▸ Task to carry out:
Each line of the records containing "Avenue" is to be copied out and returned.

--- Listed records ---

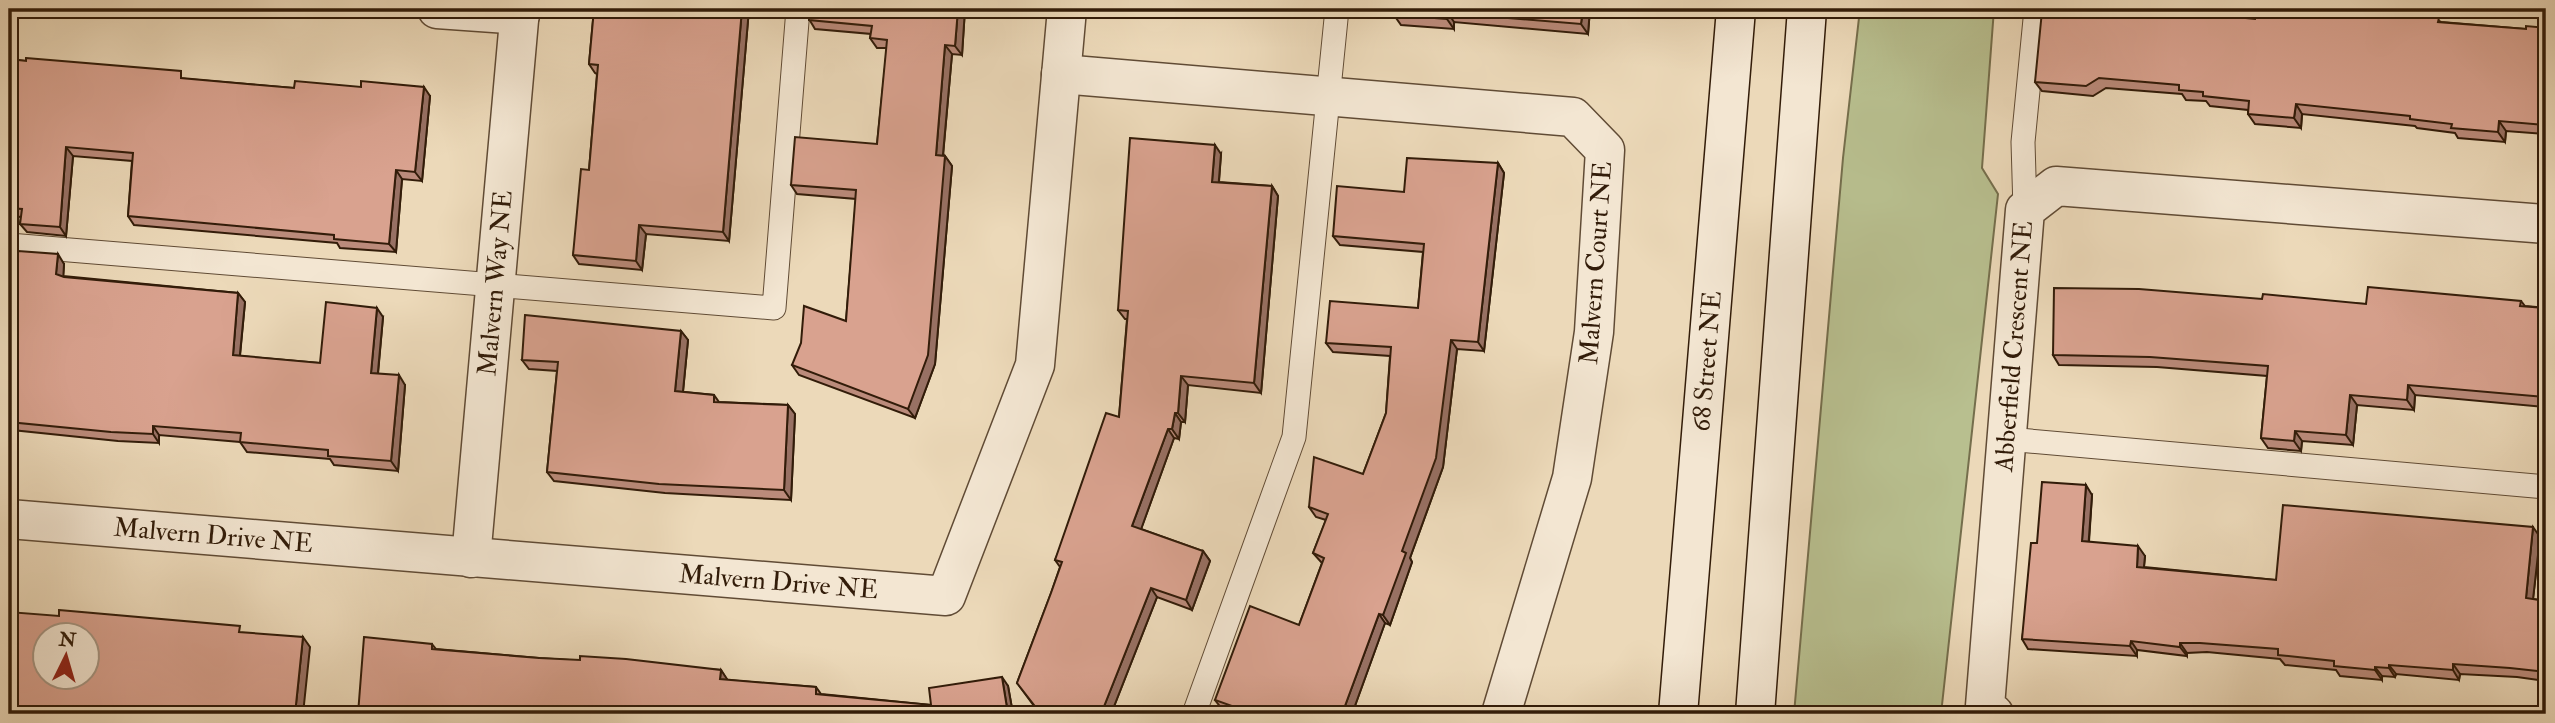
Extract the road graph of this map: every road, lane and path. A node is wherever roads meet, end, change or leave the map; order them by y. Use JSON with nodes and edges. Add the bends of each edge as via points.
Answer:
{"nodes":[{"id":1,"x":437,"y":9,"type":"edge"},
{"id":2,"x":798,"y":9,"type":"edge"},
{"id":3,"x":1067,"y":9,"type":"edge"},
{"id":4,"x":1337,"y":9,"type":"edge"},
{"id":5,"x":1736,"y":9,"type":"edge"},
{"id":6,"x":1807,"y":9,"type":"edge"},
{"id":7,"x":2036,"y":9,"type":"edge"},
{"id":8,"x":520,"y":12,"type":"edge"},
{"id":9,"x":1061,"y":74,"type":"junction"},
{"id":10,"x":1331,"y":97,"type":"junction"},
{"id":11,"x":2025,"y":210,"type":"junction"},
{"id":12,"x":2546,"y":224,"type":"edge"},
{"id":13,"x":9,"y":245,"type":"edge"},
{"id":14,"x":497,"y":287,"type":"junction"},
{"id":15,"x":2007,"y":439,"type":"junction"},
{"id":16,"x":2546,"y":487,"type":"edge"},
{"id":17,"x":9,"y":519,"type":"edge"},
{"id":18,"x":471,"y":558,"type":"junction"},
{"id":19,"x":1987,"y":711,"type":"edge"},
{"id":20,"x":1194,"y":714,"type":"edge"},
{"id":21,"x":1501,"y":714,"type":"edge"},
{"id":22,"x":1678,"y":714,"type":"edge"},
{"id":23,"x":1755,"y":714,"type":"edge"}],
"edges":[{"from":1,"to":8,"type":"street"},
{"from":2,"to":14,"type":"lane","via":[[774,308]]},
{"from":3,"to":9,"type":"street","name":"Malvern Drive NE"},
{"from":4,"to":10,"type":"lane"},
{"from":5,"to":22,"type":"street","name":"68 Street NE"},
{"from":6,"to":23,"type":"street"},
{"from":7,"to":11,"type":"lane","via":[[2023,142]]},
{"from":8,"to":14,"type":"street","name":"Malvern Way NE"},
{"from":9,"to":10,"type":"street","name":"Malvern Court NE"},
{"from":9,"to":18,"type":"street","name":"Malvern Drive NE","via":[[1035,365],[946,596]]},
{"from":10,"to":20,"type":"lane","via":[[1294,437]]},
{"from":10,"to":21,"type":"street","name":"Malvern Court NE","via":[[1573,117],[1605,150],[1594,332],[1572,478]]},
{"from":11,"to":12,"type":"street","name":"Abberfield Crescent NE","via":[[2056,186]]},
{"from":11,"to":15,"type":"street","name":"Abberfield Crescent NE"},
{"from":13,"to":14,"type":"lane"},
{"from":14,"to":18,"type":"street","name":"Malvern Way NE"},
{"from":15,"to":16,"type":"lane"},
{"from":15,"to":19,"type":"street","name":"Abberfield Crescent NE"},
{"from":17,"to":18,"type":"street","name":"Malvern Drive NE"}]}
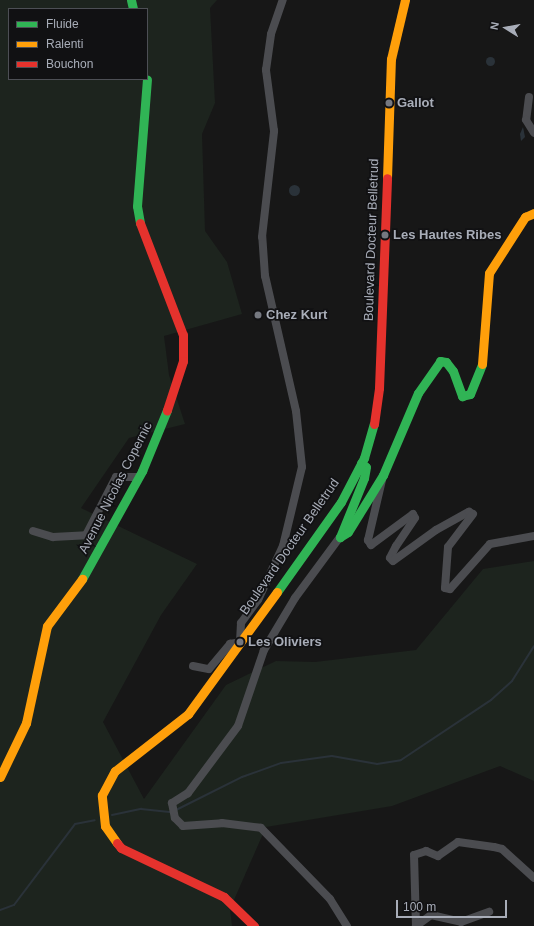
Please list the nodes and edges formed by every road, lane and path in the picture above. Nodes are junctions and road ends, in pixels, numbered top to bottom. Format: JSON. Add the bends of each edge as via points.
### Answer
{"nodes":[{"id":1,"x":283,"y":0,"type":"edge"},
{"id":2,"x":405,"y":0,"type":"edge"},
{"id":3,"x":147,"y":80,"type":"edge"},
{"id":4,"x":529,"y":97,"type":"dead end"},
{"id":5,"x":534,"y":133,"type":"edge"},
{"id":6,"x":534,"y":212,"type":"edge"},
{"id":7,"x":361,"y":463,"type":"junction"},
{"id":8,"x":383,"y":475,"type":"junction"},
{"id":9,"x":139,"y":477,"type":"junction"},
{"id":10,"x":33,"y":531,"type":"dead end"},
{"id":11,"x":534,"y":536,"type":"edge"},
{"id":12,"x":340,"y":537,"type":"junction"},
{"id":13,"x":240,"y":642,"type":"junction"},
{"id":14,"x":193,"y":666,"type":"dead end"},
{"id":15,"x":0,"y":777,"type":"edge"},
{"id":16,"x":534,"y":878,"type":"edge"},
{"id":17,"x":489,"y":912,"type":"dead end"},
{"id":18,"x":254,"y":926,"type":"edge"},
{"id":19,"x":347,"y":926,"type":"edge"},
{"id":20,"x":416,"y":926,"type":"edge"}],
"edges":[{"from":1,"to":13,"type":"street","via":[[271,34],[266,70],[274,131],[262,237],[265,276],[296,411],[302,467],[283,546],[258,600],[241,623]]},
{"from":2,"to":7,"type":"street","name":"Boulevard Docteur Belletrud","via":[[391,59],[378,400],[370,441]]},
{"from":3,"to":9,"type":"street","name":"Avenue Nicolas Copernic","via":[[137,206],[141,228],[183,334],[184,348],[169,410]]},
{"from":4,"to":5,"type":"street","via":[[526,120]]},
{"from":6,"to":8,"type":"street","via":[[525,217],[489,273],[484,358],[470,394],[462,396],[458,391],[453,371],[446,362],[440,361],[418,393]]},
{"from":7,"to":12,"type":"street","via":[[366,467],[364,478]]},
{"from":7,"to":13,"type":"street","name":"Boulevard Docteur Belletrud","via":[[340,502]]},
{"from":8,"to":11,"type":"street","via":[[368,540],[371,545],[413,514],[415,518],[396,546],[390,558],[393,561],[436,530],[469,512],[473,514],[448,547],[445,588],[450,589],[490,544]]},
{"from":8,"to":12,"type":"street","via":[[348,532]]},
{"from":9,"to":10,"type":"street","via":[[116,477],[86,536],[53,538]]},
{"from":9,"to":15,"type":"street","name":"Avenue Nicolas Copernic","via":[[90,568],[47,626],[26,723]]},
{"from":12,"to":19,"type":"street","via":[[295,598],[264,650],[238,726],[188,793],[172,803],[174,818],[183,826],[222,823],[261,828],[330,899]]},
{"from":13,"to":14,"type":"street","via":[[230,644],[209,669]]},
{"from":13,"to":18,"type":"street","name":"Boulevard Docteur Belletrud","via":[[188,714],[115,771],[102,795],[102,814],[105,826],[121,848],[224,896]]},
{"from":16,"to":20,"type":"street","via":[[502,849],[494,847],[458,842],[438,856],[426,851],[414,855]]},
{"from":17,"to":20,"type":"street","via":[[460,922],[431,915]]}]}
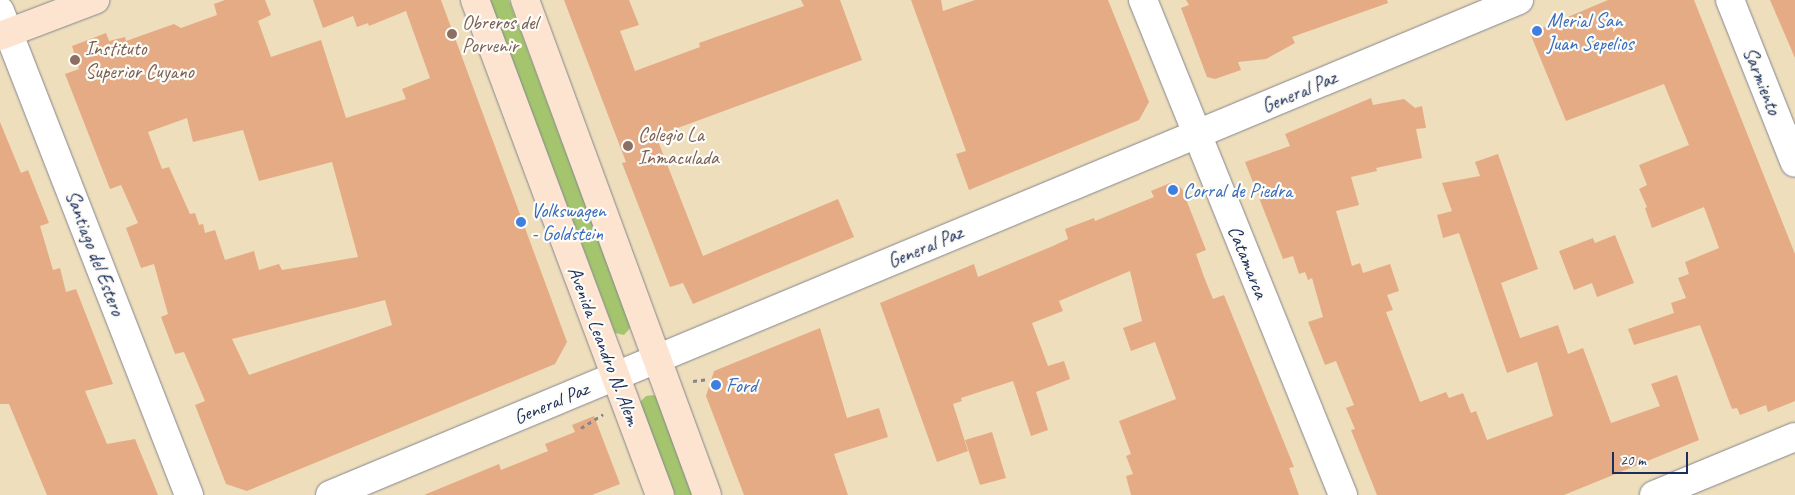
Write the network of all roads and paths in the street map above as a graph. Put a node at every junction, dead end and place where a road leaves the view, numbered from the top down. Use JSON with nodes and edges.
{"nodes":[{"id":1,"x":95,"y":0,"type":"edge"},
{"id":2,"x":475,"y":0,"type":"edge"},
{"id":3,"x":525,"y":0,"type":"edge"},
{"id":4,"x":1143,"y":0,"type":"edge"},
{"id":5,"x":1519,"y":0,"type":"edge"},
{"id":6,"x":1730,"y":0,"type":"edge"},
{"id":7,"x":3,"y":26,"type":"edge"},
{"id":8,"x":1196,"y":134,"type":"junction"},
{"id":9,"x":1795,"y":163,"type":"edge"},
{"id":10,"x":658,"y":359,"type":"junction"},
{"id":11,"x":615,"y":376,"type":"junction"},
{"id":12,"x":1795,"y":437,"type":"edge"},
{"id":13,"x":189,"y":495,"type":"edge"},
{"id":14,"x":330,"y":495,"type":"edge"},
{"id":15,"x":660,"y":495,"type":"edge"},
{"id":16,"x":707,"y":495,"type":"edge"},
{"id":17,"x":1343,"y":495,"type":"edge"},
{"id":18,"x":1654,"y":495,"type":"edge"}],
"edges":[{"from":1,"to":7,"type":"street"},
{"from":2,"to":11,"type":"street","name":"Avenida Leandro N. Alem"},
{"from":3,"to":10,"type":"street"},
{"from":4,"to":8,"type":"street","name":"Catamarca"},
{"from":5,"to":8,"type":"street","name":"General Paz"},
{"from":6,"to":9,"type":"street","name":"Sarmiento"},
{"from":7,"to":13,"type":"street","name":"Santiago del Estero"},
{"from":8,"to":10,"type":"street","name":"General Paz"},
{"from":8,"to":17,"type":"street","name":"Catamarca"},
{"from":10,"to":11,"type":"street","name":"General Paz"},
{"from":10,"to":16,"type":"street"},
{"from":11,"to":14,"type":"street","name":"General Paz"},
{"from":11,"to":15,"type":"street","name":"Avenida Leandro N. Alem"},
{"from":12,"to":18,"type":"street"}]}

---

▸ Result of this task:
{"from":3,"to":9,"type":"street","name":"Avenue Nicolas Copernic","via":[[137,206],[141,228],[183,334],[184,348],[169,410]]},
{"from":9,"to":15,"type":"street","name":"Avenue Nicolas Copernic","via":[[90,568],[47,626],[26,723]]},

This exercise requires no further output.